The trend today seems to be moving away from a centralized "church" to a scattered smattering of lone ranger Christians trying to change their world by themselves. This trend is emphasized in a positive light in George Barna's book, Revolution.
But is it a positive thing? In an interview with Willow Creek's Magazine, "Willow" (vol. 13, Iss. 1), Barna asserts "...the role of the church is to help people honor Jesus Christ. It is meant to support each person's efforts to be Christ-like." ("Willow" vol. 13, Iss. 1, p.35) He continues to say that, "...expecting that person to be committed to that congregation leads to problems."
Is the church a bunch of individuals doing his or her best to honor Jesus Christ, or is the church one body connected by one Spirit with specific commands for organization and practice? If this trend continues, where are the individual Christ-like "Revolutionaries" going to join together for worship and encouragement? Are we more effective individually or collectively? What about unity of the believers? How will that be accomplished?
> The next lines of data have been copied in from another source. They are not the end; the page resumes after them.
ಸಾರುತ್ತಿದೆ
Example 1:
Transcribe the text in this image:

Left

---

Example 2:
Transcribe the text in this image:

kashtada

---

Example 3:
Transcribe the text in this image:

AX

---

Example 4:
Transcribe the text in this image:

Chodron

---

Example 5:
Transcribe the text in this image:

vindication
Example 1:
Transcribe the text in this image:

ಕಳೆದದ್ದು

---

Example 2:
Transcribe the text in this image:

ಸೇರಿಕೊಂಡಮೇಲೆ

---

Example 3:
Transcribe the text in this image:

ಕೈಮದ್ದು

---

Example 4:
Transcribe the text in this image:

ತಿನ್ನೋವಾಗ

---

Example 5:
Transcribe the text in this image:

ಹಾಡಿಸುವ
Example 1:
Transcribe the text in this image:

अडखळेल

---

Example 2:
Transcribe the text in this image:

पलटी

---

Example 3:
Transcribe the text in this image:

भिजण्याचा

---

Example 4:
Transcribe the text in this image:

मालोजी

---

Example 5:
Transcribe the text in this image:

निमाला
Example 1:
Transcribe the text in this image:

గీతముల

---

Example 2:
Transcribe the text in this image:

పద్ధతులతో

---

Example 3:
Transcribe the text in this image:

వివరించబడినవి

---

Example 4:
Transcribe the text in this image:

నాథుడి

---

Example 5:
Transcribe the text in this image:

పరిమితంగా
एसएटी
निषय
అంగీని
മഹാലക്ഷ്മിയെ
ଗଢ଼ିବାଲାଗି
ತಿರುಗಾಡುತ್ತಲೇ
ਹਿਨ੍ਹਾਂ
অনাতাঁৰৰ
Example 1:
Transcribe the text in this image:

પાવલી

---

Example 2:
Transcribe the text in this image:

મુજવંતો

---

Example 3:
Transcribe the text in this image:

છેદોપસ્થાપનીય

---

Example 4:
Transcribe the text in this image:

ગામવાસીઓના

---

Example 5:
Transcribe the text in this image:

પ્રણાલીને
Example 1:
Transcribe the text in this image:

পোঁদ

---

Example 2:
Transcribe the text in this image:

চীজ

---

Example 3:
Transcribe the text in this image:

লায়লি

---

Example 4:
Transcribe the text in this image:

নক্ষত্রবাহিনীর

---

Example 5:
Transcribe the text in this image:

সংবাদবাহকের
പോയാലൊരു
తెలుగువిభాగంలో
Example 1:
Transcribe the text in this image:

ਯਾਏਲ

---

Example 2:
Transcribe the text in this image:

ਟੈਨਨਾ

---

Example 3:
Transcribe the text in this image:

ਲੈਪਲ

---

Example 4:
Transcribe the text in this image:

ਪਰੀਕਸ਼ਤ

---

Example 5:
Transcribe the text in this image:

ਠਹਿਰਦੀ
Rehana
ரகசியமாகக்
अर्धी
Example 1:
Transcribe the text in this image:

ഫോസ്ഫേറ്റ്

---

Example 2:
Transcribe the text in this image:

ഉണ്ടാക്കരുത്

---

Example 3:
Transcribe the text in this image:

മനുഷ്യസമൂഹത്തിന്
I am not advocating that the current practices of the church are flawless, nor do I think we are limited to stay within our own church walls. The heart for the lost is the heart of Christ. But Jesus was different than us in that He was calling followers for Himself. In this truth, we should consider ourselves more like the church in Acts than being "Christ-like", because we are not calling followers for ourselves, but building the church that was begun in the book of Acts.
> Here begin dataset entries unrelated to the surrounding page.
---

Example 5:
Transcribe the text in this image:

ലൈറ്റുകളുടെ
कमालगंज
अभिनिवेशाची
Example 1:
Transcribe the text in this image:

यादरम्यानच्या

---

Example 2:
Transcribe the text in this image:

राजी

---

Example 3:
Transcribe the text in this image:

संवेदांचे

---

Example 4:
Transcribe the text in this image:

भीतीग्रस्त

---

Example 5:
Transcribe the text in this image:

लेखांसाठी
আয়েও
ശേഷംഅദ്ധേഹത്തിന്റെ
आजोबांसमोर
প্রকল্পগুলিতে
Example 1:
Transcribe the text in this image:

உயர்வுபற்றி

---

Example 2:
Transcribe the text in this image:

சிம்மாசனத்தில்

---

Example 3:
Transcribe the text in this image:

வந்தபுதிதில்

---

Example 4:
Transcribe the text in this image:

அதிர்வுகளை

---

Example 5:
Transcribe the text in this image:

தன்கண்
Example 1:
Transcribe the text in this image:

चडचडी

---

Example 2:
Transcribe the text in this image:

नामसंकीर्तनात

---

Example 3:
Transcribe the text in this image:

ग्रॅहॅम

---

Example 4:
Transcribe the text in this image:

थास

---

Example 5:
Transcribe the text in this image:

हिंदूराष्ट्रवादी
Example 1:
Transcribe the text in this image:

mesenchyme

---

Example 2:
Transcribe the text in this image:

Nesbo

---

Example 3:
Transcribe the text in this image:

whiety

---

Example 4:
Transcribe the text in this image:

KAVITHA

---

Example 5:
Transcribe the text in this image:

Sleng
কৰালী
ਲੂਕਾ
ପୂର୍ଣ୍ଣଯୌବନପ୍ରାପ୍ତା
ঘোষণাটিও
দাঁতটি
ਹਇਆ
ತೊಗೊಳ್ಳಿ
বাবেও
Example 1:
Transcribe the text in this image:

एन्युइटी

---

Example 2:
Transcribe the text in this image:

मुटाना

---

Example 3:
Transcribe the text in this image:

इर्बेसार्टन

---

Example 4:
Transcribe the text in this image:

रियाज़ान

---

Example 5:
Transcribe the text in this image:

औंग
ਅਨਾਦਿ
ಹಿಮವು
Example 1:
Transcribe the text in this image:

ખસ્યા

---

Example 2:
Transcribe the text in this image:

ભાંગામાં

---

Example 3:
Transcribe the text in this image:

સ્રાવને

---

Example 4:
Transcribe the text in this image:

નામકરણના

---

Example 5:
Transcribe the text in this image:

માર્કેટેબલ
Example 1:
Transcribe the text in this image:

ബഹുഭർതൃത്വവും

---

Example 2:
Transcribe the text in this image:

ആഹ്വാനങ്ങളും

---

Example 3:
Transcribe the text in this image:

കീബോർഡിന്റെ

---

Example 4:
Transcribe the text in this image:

1. It was a church united. (Acts 2:42)
2. It was a church with a mission. (Acts 1:8)
3. It was a church that was effective and powerful. (Acts 2:43,47)
4. It was a church that prayed together, daily. (Acts 3:1)
5. It was a church that took care of each other. (Acts 4:32)
6. It was a church that had accountability. (Acts 5:1-11)
7. It was a church that was organized. (Acts 6:1-6)
8. It was a church that was centralized. (Acts 8:14;Acts 14:4)
Decentralizing the church is a dangerous trend. The organized church may fail once in a while, and will always have flaws because of the human condition. But it is exactly that flawed condition that demands we be answerable and connected with each other in organized, centralized and accountable fashion. Decentralizing and the church is deconstructing the church. How dare we destroy the body of Christ in this way?